The numbers are not adding up for the St. Petersburg Police Department. Crime totals citywide generally are down, but residents in some neighborhoods feel less safe. Drug seizures are up, but drug arrests are down. The department has more officers than in recent years, but many of them feel overworked and believe the department is understaffed. The gap between hard numbers and public perception is not healthy for the city, and finally police Chief Chuck Harmon is taking more aggressive action.
The City Council sharply questioned Harmon recently about the disconnect. While there was some attempt to score political points at the chief's expense, the frustration reflected the general sentiment in some parts of the city. Crime may be down 10 percent so far this year compared with a year ago, but that is little comfort for those who feel their neighborhood is not as safe. The numbers may show the department is well-staffed, but that does not help morale if officers believe they are overworked. And despite Harmon's protests that the ratio of officers to residents is a simplistic measure, traditionally having one of the lowest ratios among major Florida cities has to have an impact even if St. Petersburg is not Miami or Jacksonville.

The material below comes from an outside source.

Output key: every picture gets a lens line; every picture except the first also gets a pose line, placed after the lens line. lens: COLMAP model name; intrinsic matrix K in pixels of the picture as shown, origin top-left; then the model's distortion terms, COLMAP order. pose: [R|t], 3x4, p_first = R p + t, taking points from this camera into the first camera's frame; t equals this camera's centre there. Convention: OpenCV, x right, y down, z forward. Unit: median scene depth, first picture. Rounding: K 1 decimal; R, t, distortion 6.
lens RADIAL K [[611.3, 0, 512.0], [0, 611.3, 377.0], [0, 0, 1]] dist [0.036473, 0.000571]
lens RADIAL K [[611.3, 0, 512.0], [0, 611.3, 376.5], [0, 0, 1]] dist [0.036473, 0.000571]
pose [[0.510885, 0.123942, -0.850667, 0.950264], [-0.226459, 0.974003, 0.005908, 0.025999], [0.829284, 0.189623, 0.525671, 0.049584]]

Getting to the root cause of the disconnect between crime statistics and public perception will be difficult. Some of it has to do with high-profile incidents such as the BayWalk melee on Christmas night and a number of shootings this spring. Some of it can be traced to individual experiences; a resident whose car is stolen or who hears about homes burglarized in his neighborhood feels uneasy even if these are isolated incidents. Random gunshots fired well before midnight recently on 34th Street S, a major St. Petersburg thoroughfare, catch the attention of everyone who travels that busy street.

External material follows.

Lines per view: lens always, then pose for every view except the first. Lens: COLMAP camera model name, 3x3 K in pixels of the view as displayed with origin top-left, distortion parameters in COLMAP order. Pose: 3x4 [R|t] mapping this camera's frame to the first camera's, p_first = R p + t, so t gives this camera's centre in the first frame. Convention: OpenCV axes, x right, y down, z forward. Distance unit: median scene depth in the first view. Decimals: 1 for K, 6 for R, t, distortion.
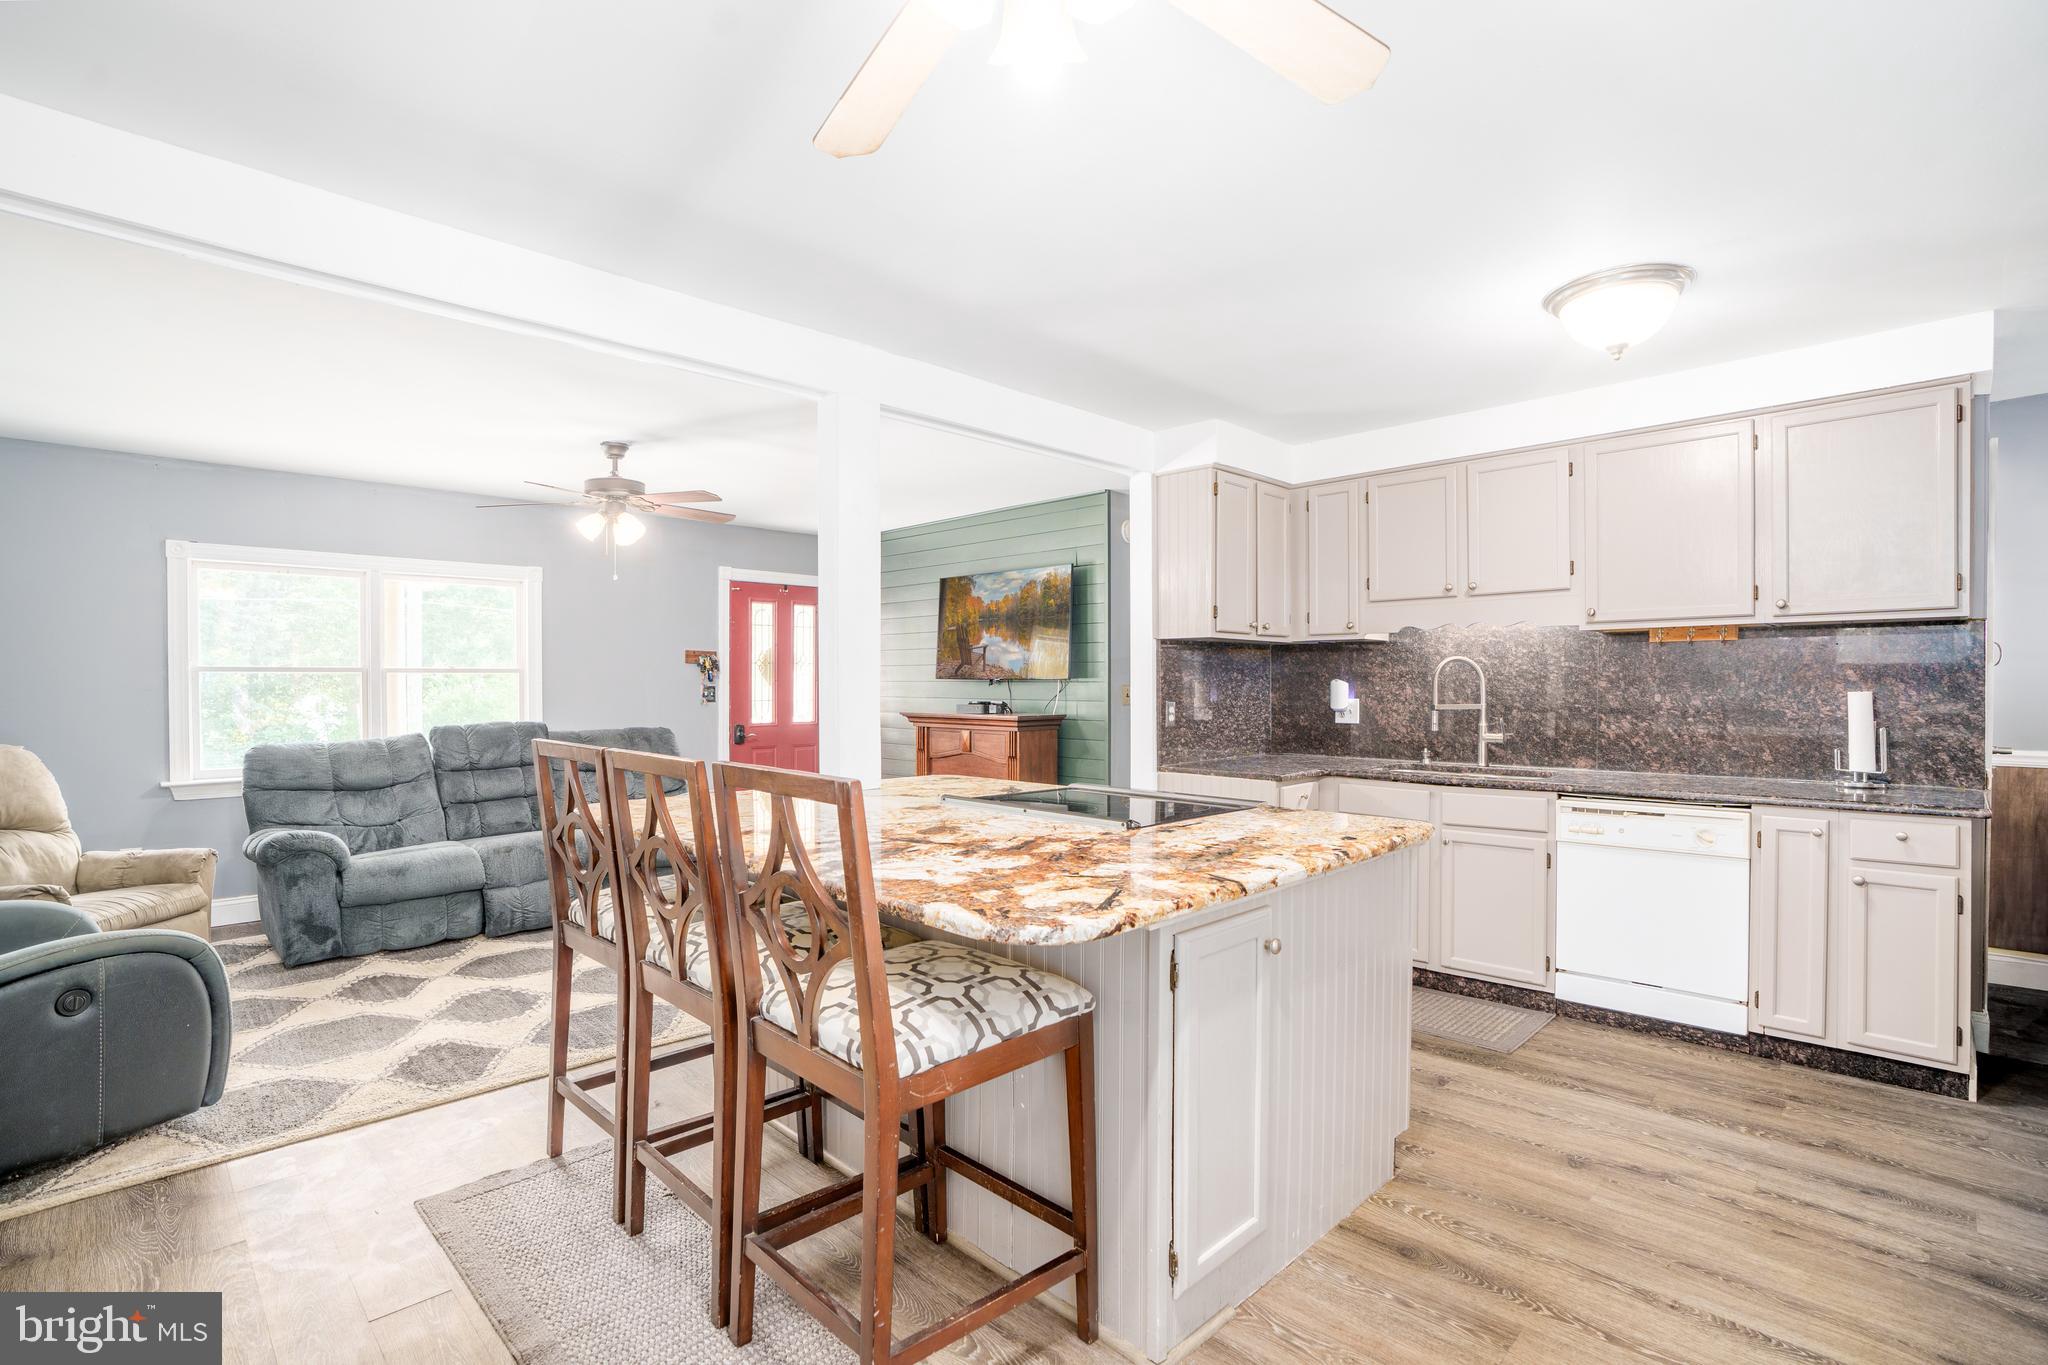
lens RADIAL K [[945.2, 0, 1026.2], [0, 945.2, 687.5], [0, 0, 1]] dist [-0.031783, 0.006190]
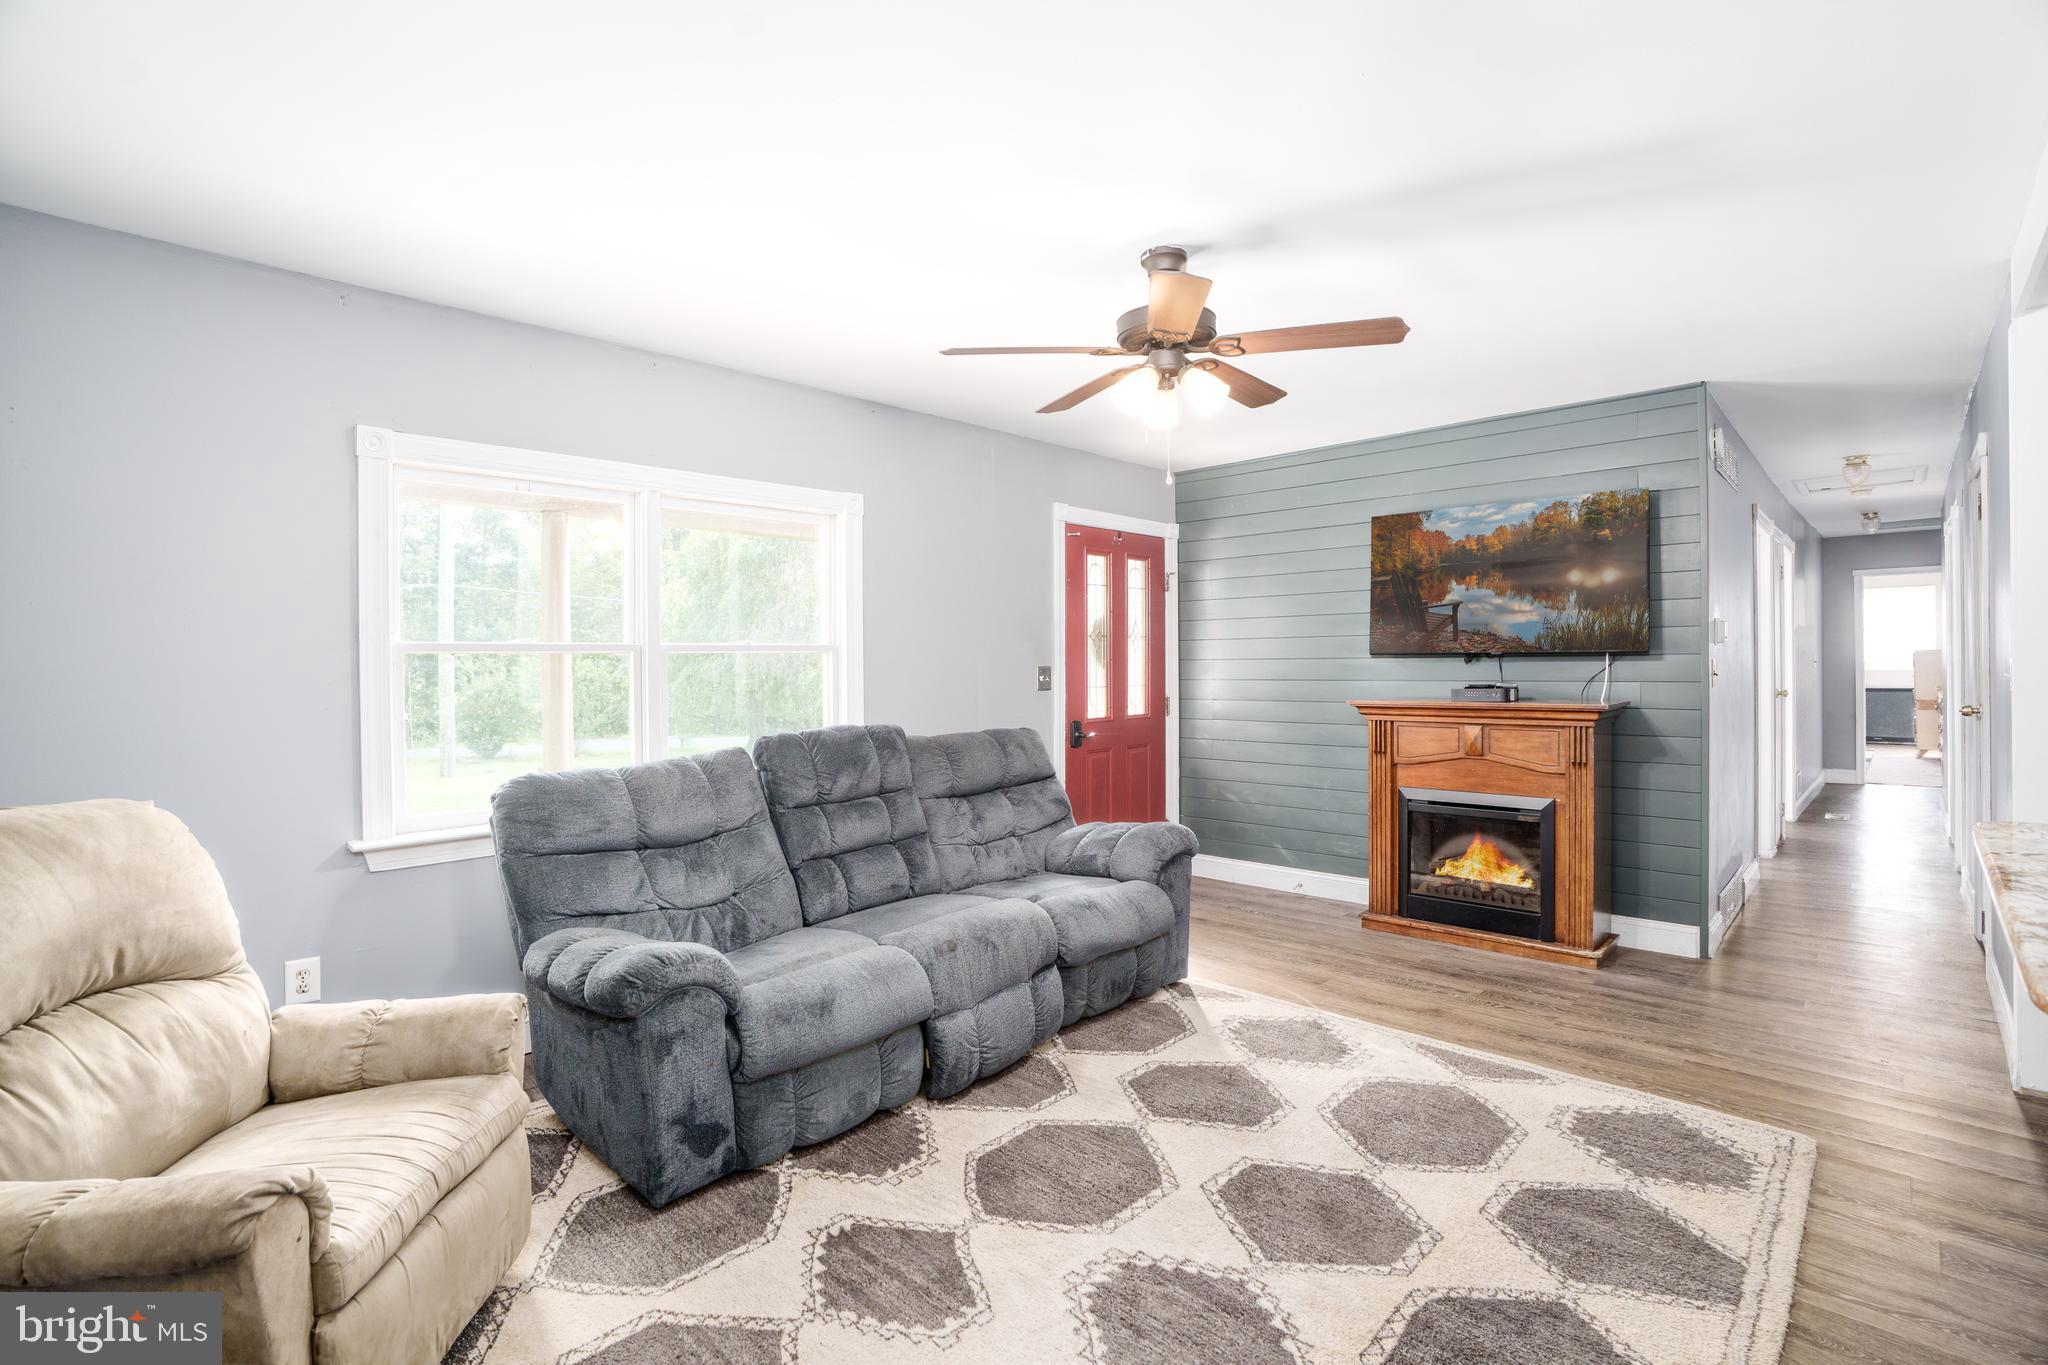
lens RADIAL K [[945.2, 0, 1026.7], [0, 945.2, 670.9], [0, 0, 1]] dist [-0.031783, 0.006190]
pose [[0.999817, -0.019119, 0.000925, -0.506595], [0.019124, 0.999800, -0.005809, 0.004672], [-0.000813, 0.005826, 0.999983, 0.410118]]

For some neighborhoods, the fear of crime is not tied to isolated events. Childs Park remains a hot spot for the drug trade, despite Mayor Rick Baker's considerable efforts to revitalize the neighborhood. A group of churches, Faith and Action for Strength Together, has given police a list of more than three dozen hot spots of violence and drugs. To his credit, Harmon agreed to investigate and report back to the group.
Now the Police Department is appropriately increasing its visibility in particular neighborhoods and focusing more on gun crimes. Some of the changes, such as planning to make more arrests on gun crimes even if victims are reluctant to cooperate, are overdue. Guns are at the forefront of much of the public concern about crime. Governing magazine reports that Cleveland, Philadelphia and other cities are more aggressively searching for illegal guns and increasing the number of gun-related arrests. If it takes St. Petersburg asking the sheriff for help fighting guns and drugs, do it.
Whether the city should hire more police officers is not the relevant issue at the moment. Like other local governments, St. Petersburg is cutting spending because of Amendment 1 and other economic pressures. This is about setting priorities at City Hall and in the Police Department. It is about community leaders — particularly in predominantly black neighborhoods where a disproportionate amount of violence occurs — stepping forward to work on solutions.
It is better to see crime numbers dropping instead of rising, of course. But they provide little comfort to residents who do not feel safe, and St. Petersburg has work to do to bridge that divide.